** START OF Dataset **
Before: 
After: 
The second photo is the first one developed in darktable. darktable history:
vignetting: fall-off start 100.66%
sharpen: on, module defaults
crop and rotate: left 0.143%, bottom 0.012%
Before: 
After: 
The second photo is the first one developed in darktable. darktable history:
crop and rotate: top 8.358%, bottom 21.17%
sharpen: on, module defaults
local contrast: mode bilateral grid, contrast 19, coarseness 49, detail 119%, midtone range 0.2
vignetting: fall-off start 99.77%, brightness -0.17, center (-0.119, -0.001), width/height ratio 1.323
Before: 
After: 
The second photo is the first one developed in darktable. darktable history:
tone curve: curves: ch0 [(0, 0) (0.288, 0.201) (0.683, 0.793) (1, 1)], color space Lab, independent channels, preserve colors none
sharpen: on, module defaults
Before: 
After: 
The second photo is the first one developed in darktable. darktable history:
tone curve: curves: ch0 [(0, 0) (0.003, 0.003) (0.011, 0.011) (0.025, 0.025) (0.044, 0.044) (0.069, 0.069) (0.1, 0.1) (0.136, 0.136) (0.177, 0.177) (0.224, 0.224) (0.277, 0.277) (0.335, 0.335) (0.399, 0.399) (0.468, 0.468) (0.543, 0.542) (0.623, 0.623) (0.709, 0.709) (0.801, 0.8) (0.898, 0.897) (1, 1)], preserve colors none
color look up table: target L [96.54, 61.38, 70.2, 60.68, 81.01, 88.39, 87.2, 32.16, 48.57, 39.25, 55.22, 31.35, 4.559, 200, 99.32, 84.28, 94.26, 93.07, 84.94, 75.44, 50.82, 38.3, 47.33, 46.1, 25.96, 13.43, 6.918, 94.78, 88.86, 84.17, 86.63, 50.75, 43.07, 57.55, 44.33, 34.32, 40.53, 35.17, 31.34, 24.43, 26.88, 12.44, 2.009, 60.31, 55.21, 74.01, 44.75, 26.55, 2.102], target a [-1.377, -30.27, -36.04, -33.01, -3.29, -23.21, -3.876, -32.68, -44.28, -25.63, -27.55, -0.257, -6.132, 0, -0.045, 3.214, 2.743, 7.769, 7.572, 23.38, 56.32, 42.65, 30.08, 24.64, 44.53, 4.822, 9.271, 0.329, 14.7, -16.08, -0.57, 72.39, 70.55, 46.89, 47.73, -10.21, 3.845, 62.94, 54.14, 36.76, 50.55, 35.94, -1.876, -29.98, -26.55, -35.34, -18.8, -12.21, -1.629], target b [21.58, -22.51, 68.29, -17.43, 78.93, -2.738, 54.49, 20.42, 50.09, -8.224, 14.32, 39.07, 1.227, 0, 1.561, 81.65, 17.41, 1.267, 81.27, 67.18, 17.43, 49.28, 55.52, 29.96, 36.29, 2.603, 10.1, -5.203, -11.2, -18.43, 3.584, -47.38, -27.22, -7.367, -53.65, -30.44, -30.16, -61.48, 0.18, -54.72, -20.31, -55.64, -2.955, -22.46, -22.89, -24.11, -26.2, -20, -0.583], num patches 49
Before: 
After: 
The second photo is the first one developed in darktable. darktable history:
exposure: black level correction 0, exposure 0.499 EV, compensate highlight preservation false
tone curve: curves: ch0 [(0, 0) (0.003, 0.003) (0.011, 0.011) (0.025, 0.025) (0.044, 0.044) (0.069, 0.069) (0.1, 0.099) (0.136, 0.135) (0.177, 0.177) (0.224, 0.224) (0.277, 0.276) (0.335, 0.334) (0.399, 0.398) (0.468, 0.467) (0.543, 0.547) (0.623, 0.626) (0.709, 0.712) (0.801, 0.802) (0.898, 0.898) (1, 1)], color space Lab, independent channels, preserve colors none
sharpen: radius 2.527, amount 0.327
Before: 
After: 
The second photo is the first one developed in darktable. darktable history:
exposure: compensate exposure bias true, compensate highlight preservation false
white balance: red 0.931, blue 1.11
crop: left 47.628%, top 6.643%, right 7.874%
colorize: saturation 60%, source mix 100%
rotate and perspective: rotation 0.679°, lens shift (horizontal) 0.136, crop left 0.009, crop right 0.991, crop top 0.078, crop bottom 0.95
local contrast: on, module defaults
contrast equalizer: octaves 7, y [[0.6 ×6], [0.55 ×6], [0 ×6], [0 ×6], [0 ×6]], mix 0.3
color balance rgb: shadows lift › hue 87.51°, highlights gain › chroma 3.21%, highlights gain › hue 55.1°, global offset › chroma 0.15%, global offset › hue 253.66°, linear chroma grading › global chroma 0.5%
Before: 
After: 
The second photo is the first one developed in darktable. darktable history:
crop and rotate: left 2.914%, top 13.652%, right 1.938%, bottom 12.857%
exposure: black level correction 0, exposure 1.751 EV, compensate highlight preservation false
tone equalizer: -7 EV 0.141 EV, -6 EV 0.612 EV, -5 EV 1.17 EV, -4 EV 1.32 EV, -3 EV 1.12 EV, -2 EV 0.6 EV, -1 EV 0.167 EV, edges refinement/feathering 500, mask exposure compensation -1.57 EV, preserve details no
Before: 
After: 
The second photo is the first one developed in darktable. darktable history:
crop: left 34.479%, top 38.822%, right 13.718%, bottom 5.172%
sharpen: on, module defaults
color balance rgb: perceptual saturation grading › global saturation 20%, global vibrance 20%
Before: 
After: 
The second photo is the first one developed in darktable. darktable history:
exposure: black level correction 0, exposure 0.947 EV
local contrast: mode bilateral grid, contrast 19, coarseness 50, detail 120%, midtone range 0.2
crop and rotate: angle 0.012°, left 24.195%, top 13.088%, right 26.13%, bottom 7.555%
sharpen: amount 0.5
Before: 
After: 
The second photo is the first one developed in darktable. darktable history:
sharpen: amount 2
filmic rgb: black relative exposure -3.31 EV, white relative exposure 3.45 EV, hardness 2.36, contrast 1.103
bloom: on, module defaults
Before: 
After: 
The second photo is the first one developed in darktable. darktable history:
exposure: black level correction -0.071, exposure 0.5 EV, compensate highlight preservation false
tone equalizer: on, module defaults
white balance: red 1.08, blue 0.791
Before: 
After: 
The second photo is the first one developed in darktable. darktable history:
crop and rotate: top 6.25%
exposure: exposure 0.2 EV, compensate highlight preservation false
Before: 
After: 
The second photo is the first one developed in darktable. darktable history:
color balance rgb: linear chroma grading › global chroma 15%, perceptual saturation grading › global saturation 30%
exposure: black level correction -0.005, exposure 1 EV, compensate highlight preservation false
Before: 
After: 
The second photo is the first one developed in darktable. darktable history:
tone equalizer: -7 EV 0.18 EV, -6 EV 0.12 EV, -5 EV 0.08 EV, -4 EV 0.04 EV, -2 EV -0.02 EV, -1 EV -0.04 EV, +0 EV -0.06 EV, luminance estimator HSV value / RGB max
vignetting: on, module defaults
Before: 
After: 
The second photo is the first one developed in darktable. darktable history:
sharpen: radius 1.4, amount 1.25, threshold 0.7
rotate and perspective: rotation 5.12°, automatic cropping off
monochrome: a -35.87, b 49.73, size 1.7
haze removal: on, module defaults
** END OF Dataset **
What is needed. Could you reproduce every one of the entries above verbatim, from the first through the last?

Result of the exercise.
Before: 
After: 
The second photo is the first one developed in darktable. darktable history:
vignetting: fall-off start 100.66%
sharpen: on, module defaults
crop and rotate: left 0.143%, bottom 0.012%
Before: 
After: 
The second photo is the first one developed in darktable. darktable history:
crop and rotate: top 8.358%, bottom 21.17%
sharpen: on, module defaults
local contrast: mode bilateral grid, contrast 19, coarseness 49, detail 119%, midtone range 0.2
vignetting: fall-off start 99.77%, brightness -0.17, center (-0.119, -0.001), width/height ratio 1.323
Before: 
After: 
The second photo is the first one developed in darktable. darktable history:
tone curve: curves: ch0 [(0, 0) (0.288, 0.201) (0.683, 0.793) (1, 1)], color space Lab, independent channels, preserve colors none
sharpen: on, module defaults
Before: 
After: 
The second photo is the first one developed in darktable. darktable history:
tone curve: curves: ch0 [(0, 0) (0.003, 0.003) (0.011, 0.011) (0.025, 0.025) (0.044, 0.044) (0.069, 0.069) (0.1, 0.1) (0.136, 0.136) (0.177, 0.177) (0.224, 0.224) (0.277, 0.277) (0.335, 0.335) (0.399, 0.399) (0.468, 0.468) (0.543, 0.542) (0.623, 0.623) (0.709, 0.709) (0.801, 0.8) (0.898, 0.897) (1, 1)], preserve colors none
color look up table: target L [96.54, 61.38, 70.2, 60.68, 81.01, 88.39, 87.2, 32.16, 48.57, 39.25, 55.22, 31.35, 4.559, 200, 99.32, 84.28, 94.26, 93.07, 84.94, 75.44, 50.82, 38.3, 47.33, 46.1, 25.96, 13.43, 6.918, 94.78, 88.86, 84.17, 86.63, 50.75, 43.07, 57.55, 44.33, 34.32, 40.53, 35.17, 31.34, 24.43, 26.88, 12.44, 2.009, 60.31, 55.21, 74.01, 44.75, 26.55, 2.102], target a [-1.377, -30.27, -36.04, -33.01, -3.29, -23.21, -3.876, -32.68, -44.28, -25.63, -27.55, -0.257, -6.132, 0, -0.045, 3.214, 2.743, 7.769, 7.572, 23.38, 56.32, 42.65, 30.08, 24.64, 44.53, 4.822, 9.271, 0.329, 14.7, -16.08, -0.57, 72.39, 70.55, 46.89, 47.73, -10.21, 3.845, 62.94, 54.14, 36.76, 50.55, 35.94, -1.876, -29.98, -26.55, -35.34, -18.8, -12.21, -1.629], target b [21.58, -22.51, 68.29, -17.43, 78.93, -2.738, 54.49, 20.42, 50.09, -8.224, 14.32, 39.07, 1.227, 0, 1.561, 81.65, 17.41, 1.267, 81.27, 67.18, 17.43, 49.28, 55.52, 29.96, 36.29, 2.603, 10.1, -5.203, -11.2, -18.43, 3.584, -47.38, -27.22, -7.367, -53.65, -30.44, -30.16, -61.48, 0.18, -54.72, -20.31, -55.64, -2.955, -22.46, -22.89, -24.11, -26.2, -20, -0.583], num patches 49
Before: 
After: 
The second photo is the first one developed in darktable. darktable history:
exposure: black level correction 0, exposure 0.499 EV, compensate highlight preservation false
tone curve: curves: ch0 [(0, 0) (0.003, 0.003) (0.011, 0.011) (0.025, 0.025) (0.044, 0.044) (0.069, 0.069) (0.1, 0.099) (0.136, 0.135) (0.177, 0.177) (0.224, 0.224) (0.277, 0.276) (0.335, 0.334) (0.399, 0.398) (0.468, 0.467) (0.543, 0.547) (0.623, 0.626) (0.709, 0.712) (0.801, 0.802) (0.898, 0.898) (1, 1)], color space Lab, independent channels, preserve colors none
sharpen: radius 2.527, amount 0.327
Before: 
After: 
The second photo is the first one developed in darktable. darktable history:
exposure: compensate exposure bias true, compensate highlight preservation false
white balance: red 0.931, blue 1.11
crop: left 47.628%, top 6.643%, right 7.874%
colorize: saturation 60%, source mix 100%
rotate and perspective: rotation 0.679°, lens shift (horizontal) 0.136, crop left 0.009, crop right 0.991, crop top 0.078, crop bottom 0.95
local contrast: on, module defaults
contrast equalizer: octaves 7, y [[0.6 ×6], [0.55 ×6], [0 ×6], [0 ×6], [0 ×6]], mix 0.3
color balance rgb: shadows lift › hue 87.51°, highlights gain › chroma 3.21%, highlights gain › hue 55.1°, global offset › chroma 0.15%, global offset › hue 253.66°, linear chroma grading › global chroma 0.5%
Before: 
After: 
The second photo is the first one developed in darktable. darktable history:
crop and rotate: left 2.914%, top 13.652%, right 1.938%, bottom 12.857%
exposure: black level correction 0, exposure 1.751 EV, compensate highlight preservation false
tone equalizer: -7 EV 0.141 EV, -6 EV 0.612 EV, -5 EV 1.17 EV, -4 EV 1.32 EV, -3 EV 1.12 EV, -2 EV 0.6 EV, -1 EV 0.167 EV, edges refinement/feathering 500, mask exposure compensation -1.57 EV, preserve details no
Before: 
After: 
The second photo is the first one developed in darktable. darktable history:
crop: left 34.479%, top 38.822%, right 13.718%, bottom 5.172%
sharpen: on, module defaults
color balance rgb: perceptual saturation grading › global saturation 20%, global vibrance 20%
Before: 
After: 
The second photo is the first one developed in darktable. darktable history:
exposure: black level correction 0, exposure 0.947 EV
local contrast: mode bilateral grid, contrast 19, coarseness 50, detail 120%, midtone range 0.2
crop and rotate: angle 0.012°, left 24.195%, top 13.088%, right 26.13%, bottom 7.555%
sharpen: amount 0.5
Before: 
After: 
The second photo is the first one developed in darktable. darktable history:
sharpen: amount 2
filmic rgb: black relative exposure -3.31 EV, white relative exposure 3.45 EV, hardness 2.36, contrast 1.103
bloom: on, module defaults
Before: 
After: 
The second photo is the first one developed in darktable. darktable history:
exposure: black level correction -0.071, exposure 0.5 EV, compensate highlight preservation false
tone equalizer: on, module defaults
white balance: red 1.08, blue 0.791
Before: 
After: 
The second photo is the first one developed in darktable. darktable history:
crop and rotate: top 6.25%
exposure: exposure 0.2 EV, compensate highlight preservation false
Before: 
After: 
The second photo is the first one developed in darktable. darktable history:
color balance rgb: linear chroma grading › global chroma 15%, perceptual saturation grading › global saturation 30%
exposure: black level correction -0.005, exposure 1 EV, compensate highlight preservation false
Before: 
After: 
The second photo is the first one developed in darktable. darktable history:
tone equalizer: -7 EV 0.18 EV, -6 EV 0.12 EV, -5 EV 0.08 EV, -4 EV 0.04 EV, -2 EV -0.02 EV, -1 EV -0.04 EV, +0 EV -0.06 EV, luminance estimator HSV value / RGB max
vignetting: on, module defaults
Before: 
After: 
The second photo is the first one developed in darktable. darktable history:
sharpen: radius 1.4, amount 1.25, threshold 0.7
rotate and perspective: rotation 5.12°, automatic cropping off
monochrome: a -35.87, b 49.73, size 1.7
haze removal: on, module defaults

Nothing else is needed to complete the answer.